BEGIN

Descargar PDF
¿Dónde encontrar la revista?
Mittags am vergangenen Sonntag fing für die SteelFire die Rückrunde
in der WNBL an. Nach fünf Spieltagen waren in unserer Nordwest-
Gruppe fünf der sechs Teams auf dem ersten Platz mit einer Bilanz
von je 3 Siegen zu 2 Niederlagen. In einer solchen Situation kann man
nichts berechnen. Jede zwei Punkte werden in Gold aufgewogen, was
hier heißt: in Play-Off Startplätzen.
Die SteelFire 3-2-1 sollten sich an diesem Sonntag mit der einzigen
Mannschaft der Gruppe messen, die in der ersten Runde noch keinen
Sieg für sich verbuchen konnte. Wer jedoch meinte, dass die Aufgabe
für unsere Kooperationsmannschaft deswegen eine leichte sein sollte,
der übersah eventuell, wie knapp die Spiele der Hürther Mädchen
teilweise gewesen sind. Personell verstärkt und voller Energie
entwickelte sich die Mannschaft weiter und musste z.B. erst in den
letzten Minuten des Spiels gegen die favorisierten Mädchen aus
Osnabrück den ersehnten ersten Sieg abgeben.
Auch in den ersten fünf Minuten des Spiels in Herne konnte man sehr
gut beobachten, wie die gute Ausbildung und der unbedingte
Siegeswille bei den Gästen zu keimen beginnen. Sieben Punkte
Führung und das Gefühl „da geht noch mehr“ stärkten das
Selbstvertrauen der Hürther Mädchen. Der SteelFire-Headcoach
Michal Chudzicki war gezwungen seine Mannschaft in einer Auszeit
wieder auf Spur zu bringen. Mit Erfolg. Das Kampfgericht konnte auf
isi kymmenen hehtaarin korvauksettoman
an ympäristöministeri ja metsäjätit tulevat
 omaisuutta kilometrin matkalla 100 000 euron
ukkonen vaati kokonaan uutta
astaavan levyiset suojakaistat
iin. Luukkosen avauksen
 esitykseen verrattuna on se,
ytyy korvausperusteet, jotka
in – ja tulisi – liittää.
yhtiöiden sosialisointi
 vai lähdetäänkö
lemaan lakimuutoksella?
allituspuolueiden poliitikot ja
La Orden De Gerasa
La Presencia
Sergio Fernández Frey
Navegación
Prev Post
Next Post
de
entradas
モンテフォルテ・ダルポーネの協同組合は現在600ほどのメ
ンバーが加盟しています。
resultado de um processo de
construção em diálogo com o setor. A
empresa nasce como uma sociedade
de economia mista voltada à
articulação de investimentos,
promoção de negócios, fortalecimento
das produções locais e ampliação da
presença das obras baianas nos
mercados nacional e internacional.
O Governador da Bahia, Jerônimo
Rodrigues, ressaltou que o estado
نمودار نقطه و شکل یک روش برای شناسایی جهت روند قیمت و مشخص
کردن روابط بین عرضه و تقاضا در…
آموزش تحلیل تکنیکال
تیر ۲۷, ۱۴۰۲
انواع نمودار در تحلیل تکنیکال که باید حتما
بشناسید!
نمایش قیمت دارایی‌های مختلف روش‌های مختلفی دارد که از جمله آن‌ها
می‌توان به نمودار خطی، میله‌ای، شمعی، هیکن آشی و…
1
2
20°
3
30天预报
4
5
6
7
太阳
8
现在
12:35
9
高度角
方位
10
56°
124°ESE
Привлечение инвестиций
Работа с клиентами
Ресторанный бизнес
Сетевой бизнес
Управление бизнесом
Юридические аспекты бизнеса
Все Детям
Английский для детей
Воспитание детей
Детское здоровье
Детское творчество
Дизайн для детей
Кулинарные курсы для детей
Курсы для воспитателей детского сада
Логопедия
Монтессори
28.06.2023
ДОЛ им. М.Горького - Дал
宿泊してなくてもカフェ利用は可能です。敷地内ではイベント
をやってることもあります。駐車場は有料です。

END

## [WHAT THE TASK REQUIRES]
Identify each line in the items above that contains the word "قیمت" and copy every such line in full.

## [WORKED SOLUTION]
نمودار نقطه و شکل یک روش برای شناسایی جهت روند قیمت و مشخص
نمایش قیمت دارایی‌های مختلف روش‌های مختلفی دارد که از جمله آن‌ها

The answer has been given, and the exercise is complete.